Travel: I was quite unsure about what Donnies’ illness would mean in terms of travel as we do a lot of events all over the country and I was hoping to be able to take him abroad later this year. The dogs all have their passports and are ready to go but I have to think about the amount of stress the journeys would put on them, especially Donnie. Long car journeys may seem like a doddle but in actual fact dogs can find being moved to unfamiliar surroundings very stressful. I’ve found a good article on stress in dogs here: http://www.whole-dog-journal.com/issues/3_1/features/Easing-Your-Dogs-Stress_5031-1.html and on reading it, I really feel I need consider what is best for my dogs in terms of how much travel we undertake within a year. It would be quite selfish of me to make a decision based purely on what I wanted to do and not take into account how it will affect Donnie now. For that reason, any European travel plans have been put on hold.
Exercise: Now this was my main concern with the Addisons – how much exercise could Donnie now do on a daily basis? After his initial diagnosis and having been told to keep him calm, I tried to lead walk him but it actually stressed him out more because it wasn’t his usual daily routine. I gradually began to get him canicrossing again as soon as the medication kicked in and his blood results showed he was stabilised. Getting back to his normal routine has meant he has shown remarkable progress in a short space of time. Nick Thompson was very complimentary about how well Donnie is doing and I’m sure it’s because we are just trying to keep his life as normal as possible for him and not withdraw him from the active lifestyle he is used to.
However, it was like beginning again, taking him out for a mile, then increasing the distance by about a quarter of a mile at a time until now, when we’re back up to about 5 miles. I have to say I have enjoyed this time with him, although it has been worrying waiting to see if any of the increase in activity would be too much. I have not pushed him at all and he hasn’t once shown signs of being adversely affected by the canicrossing. In fact I have to keep telling myself that he is allowed to get tired!!! There is a lot to be said for routines in keeping dogs happy, healthy and balanced in their minds and I feel the canicrossing has helped Donnie get back to being his usual self much quicker than if I had been too cautious and kept him rested. It is also a good indication for me of how he is feeling, as I know he will always be the first by the door to leave, as long as he is well.

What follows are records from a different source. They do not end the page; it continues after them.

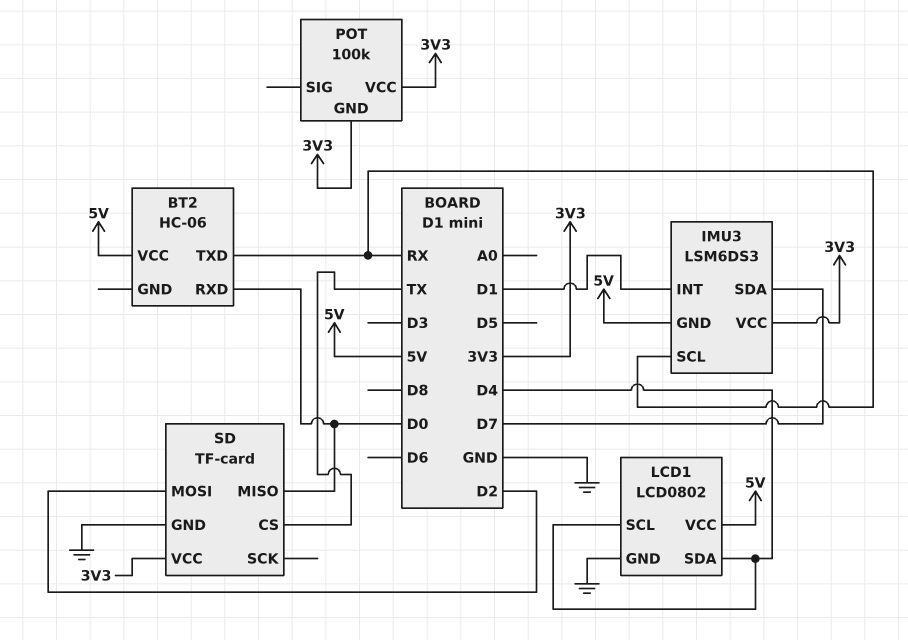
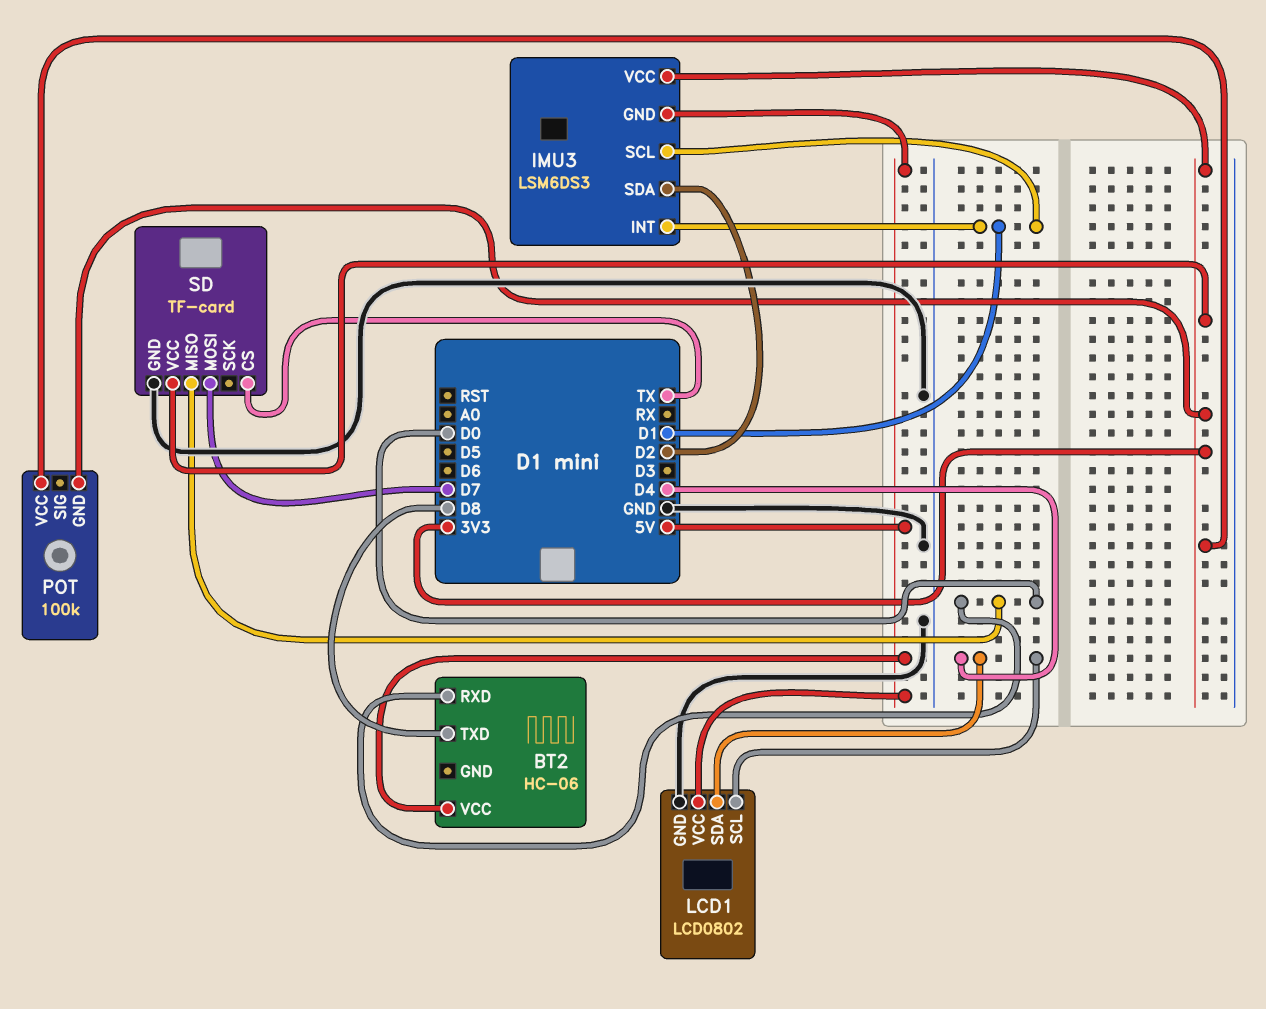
BT2 pin TXD: RX -> D8
IMU3 pin SCL: RX -> D1
IMU3 pin SDA: D7 -> D2
SD pin MOSI: D2 -> D7

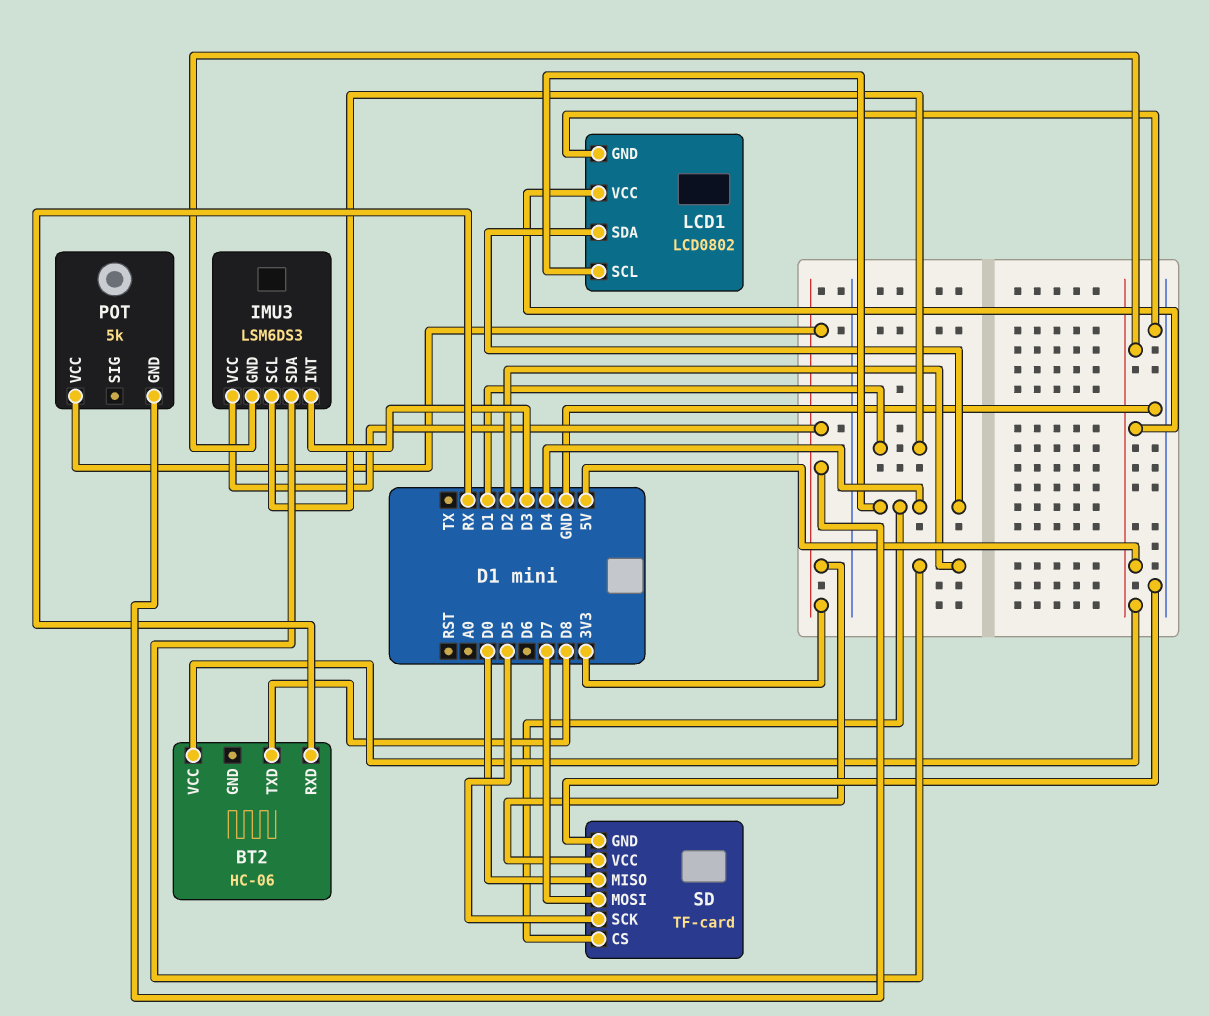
BT2 pin RXD: D0 -> RX
IMU3 pin INT: D1 -> D3
POT: 100k -> 5k
SD pin CS: TX -> D4
SD pin SCK: none -> D5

The future: So in conclusion with a few changes to diet, vaccinations and worming we will probably be able to do the majority of what we were doing before with Donnie. There are a few exceptions to this, as I have mentioned about the travel and I may well decide to cut this down, particularly for European travel where I may not have the same control over the situation as in the UK. I also haven’t really ‘tested the water’ yet as to how he will respond to bikejoring again. The bike brings an additional level of excitement (and therefore stress) for Donnie, but I feel that properly managed, we will be able to get him back into it and it will be a case of baby steps again to make sure this is done at a pace suitable for him. I’m looking forward to the cooler weather now and what the 2014/2015 season might bring.